Same Cluster Scenario
We can check which volumes are currently available to be reattached:
$ juju storage
Unit Storage ID Type Pool Size Status Message
opensearch-data/0 filesystem opensearch-pool 2.0 GiB detached
opensearch/1 opensearch-data/1 filesystem opensearch-pool 2.0 GiB attached
opensearch/2 opensearch-data/2 filesystem opensearch-pool 2.0 GiB attached
To reuse a given disk within the same cluster, it is enough to spin up a new node and attach that volume:
$ juju add-unit opensearch -n 1 --attach-storage opensearch-data/0
The node will eventually come up:
$ juju status
Model Controller Cloud/Region Version SLA Timestamp
opensearch localhost-localhost localhost/localhost 3.5.3 unsupported 16:51:39Z
App Version Status Scale Charm Channel Rev Exposed Message
opensearch active 3 opensearch 2/edge 164 no
self-signed-certificates active 1 self-signed-certificates latest/stable 155 no
Unit Workload Agent Machine Public address Ports Message
opensearch/1* active idle 2 10.81.173.167 9200/tcp
opensearch/2 active idle 3 10.81.173.48 9200/tcp
opensearch/3 active idle 4 10.81.173.102 9200/tcp
self-signed-certificates/0* active idle 0 10.81.173.30
Machine State Address Inst id Base AZ Message
0 started 10.81.173.30 juju-e7601c-0 ubuntu@22.04 Running
2 started 10.81.173.167 juju-e7601c-2 ubuntu@22.04 Running
3 started 10.81.173.48 juju-e7601c-3 ubuntu@22.04 Running
4 started 10.81.173.102 juju-e7601c-4 ubuntu@22.04 Running
The new node will have opensearch-data/0
successfully attached:
$ juju storage
Unit Storage ID Type Pool Size Status Message
opensearch/1 opensearch-data/1 filesystem opensearch-pool 2.0 GiB attached
opensearch/2 opensearch-data/2 filesystem opensearch-pool 2.0 GiB attached
opensearch/3 opensearch-data/0 filesystem opensearch-pool 2.0 GiB attached
Finally, the node will show up on the cluster status:
$ curl -sk -u admin:$PASSWORD https://$IP:9200/_cat/nodes
10.81.173.102 15 98 16 3.75 5.59 4.99 dim cluster_manager,data,ingest,ml - opensearch-3.f1a
10.81.173.48 20 98 16 3.75 5.59 4.99 dim cluster_manager,data,ingest,ml - opensearch-2.f1a
10.81.173.167 29 98 16 3.75 5.59 4.99 dim cluster_manager,data,ingest,ml * opensearch-1.f1a
Different Cluster Scenarios
In these cases, the cluster has been removed and the application will be redeployed reusing these disks in part or in total. In all of the following cases, the opensearch-node
CLI will be needed to clean up portions of the metadata.
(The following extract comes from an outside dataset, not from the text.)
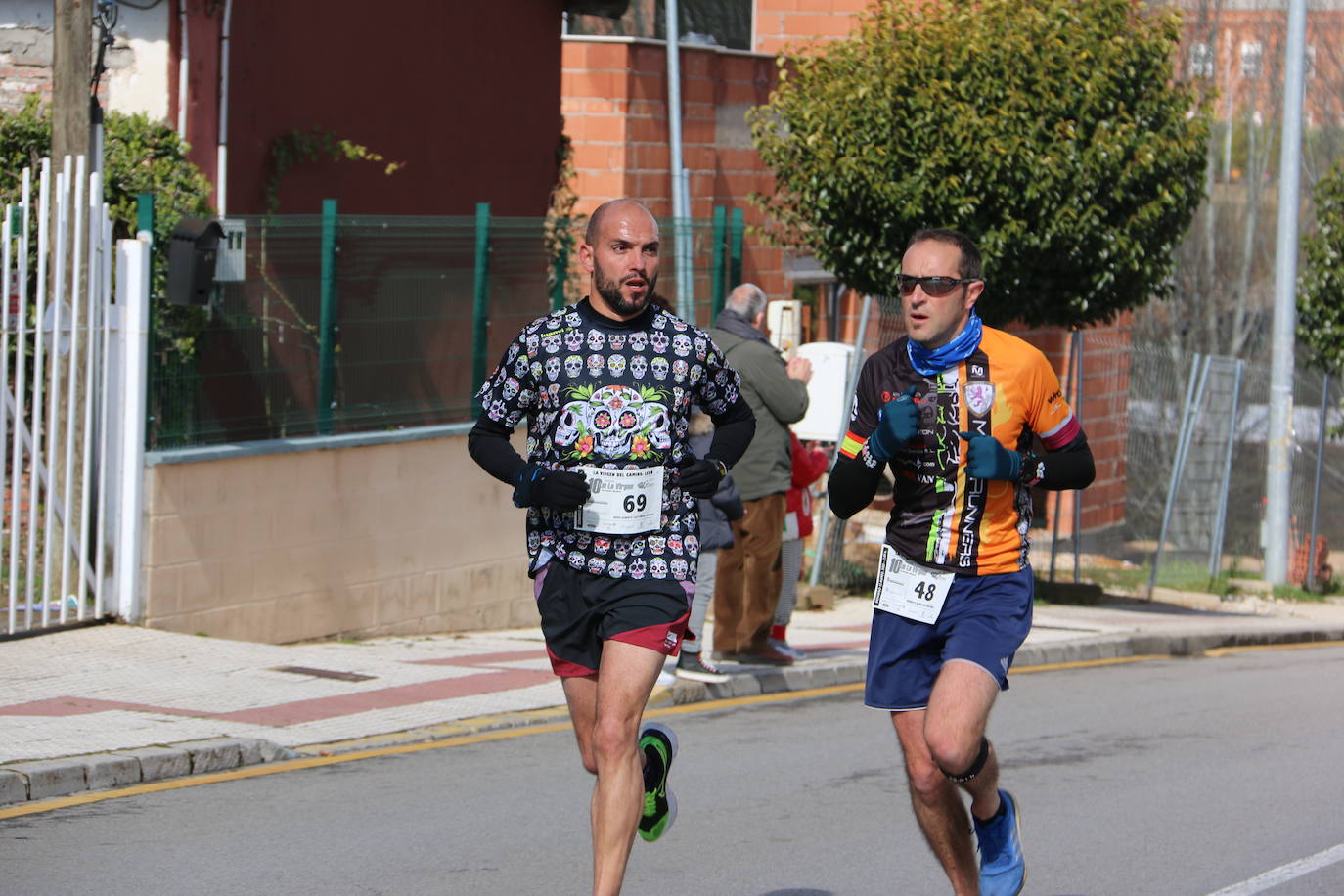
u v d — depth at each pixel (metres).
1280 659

Reusing a disk in a different cluster
To reuse a disk from another cluster, add a new unit with the used disk:
$ juju add-unit opensearch --attach-storage opensearch-data/0
The deployment of this node will eventually stop its normal process and will be unable to proceed. That happens because the new unit holds old metadata, with reference to the old cluster UUID. To resolve that, access the unit:
$ juju ssh opensearch/0
Checking the logs, it is possible to see the unit is waiting for the cluster to become available and intermittently listing its last-known peers that are now unreachable. The following message on the logs will show up:
$ sudo journalctl -u snap.opensearch.daemon -f
...
Caused by: org.opensearch.cluster.coordination.CoordinationStateRejectedException: join validation on cluster state with a different cluster uuid K-LFo5AqQ--lamWCNc6ZsA than local cluster uuid gRaym5GmSUebyPO5o3Ay4w, rejecting
To remove the stale metadata, first, stop the service:
$ sudo systemctl stop snap.opensearch.daemon
Then, execute detach the node from its old references:
$ sudo -u snap_daemon \
OPENSEARCH_JAVA_HOME=/snap/opensearch/current/usr/lib/jvm/java-21-openjdk-amd64 \
OPENSEARCH_PATH_CONF=/var/snap/opensearch/current/etc/opensearch \
OPENSEARCH_HOME=/var/snap/opensearch/current/usr/share/opensearch \
OPENSEARCH_LIB=/var/snap/opensearch/current/usr/share/opensearch/lib \
OPENSEARCH_PATH_CERTS=/var/snap/opensearch/current/etc/opensearch/certificates \
/snap/opensearch/current/usr/share/opensearch/bin/opensearch-node detach-cluster
Restart the service:
$ sudo systemctl start snap.opensearch.daemon
The cluster will eventually add the new node.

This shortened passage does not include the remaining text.